Sounds like you may want to investigate Message Queuing and message-oriented middleware.
MSMQ and Java Message Service being examples.
It seems you are looking for opinions, so I will provide mine.
I agree with the other developers that writing an API for all the different systems is excessive. You would likely get it done faster and have much more control over it if you just take the other suggestion of creating a single database.
One of the challenges that you will have is to align the data in each of the different systems so that it can be integrated in the first place. It may be that each of the systems that you want to integrate holds entirely different sets of data but more likely it is data that is overlapping. Before diving into writing API:s (which is the route I would take as well given your description) I would recommend that you try and come up with a logical data model for the data that needs to be integrated. This data model will then help you leverage the data that you are having in the different systems and make it more useful to the other databases.
I would also highly recommend an iterative approach to the integration. With legacy systems there is so much uncertainty that trying to design and implement it all in one go is too risky. Start small and work your way to a reasonably integrated system. "Fully integrated" is hardly ever worth aiming for.
Directly interfacing via pushing/ poking databases exposes a lot of internal detail of one system to another. There are obvious disadvantages: upgrading one system can break the other. Moreover, there can be technical limitations in how one system can access the database of the other (consider how an application written in C on Unix will interact with a SQL Server 2005 database running on Windows 2003 Server).
The first thing you have to decide is the platform where the "master database" will reside, and the same for the middleware providing the much required glue. Instead of going towards API level middleware-integration (such as CORBA), I would suggest you to consider Message Oriented Middleware. MS Biztalk, Sun's eGate and Oracle's Fusion can be some of the options.
Your idea of a new database is a step in the right direction. You might like to read a little bit on Enterprise Entity Aggregation pattern.
A combination of "data integration" with a middleware is the way to go.
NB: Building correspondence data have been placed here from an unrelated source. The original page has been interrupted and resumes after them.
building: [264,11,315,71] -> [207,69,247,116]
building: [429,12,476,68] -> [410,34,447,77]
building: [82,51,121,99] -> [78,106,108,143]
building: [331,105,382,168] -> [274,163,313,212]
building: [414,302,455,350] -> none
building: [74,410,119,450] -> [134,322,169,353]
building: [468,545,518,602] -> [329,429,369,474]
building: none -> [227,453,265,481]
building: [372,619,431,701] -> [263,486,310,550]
If you are going towards Middleware + Single Central Database strategy, you might want to consider achieving this in multiple phases. Here's a logical stepped process which can be considered:
Implementation of services/APIs for different systems which expose the functionality for each system
Implementation of Middleware which accesses these APIs and provides an interface to all the systems to access the data/services from other systems (accesses data from central source if available, else gets it from another system)
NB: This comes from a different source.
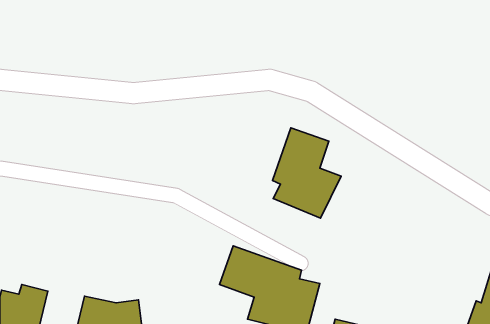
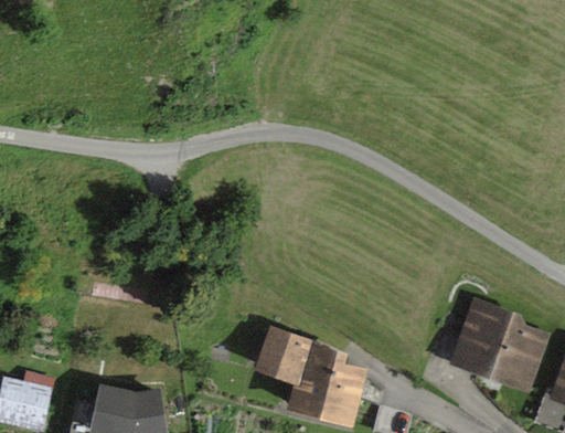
building: [272,128,341,218] -> none
building: none -> [450,298,552,393]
Implementation of Central Database only, without data
Implementation of Caching/Data-Storage Services at the Middleware level which can store/cache data in the central database whenever that data is accessed from any of the Systems e.g. IF System A's records 1-5 are fetched by System B through Middleware, the Middleware Data Caching Services can store these records in the centralized database and the next time these records will be fetched from the central database
Data Cleansing can happen in Parallel
You can also create a import mechanism to push data from multiple systems to the central database on a daily basis (automated or manual)
This way, the effort is distributed across multiple milestones and data is gradually stored in the central database on first-accessed-first-stored basis.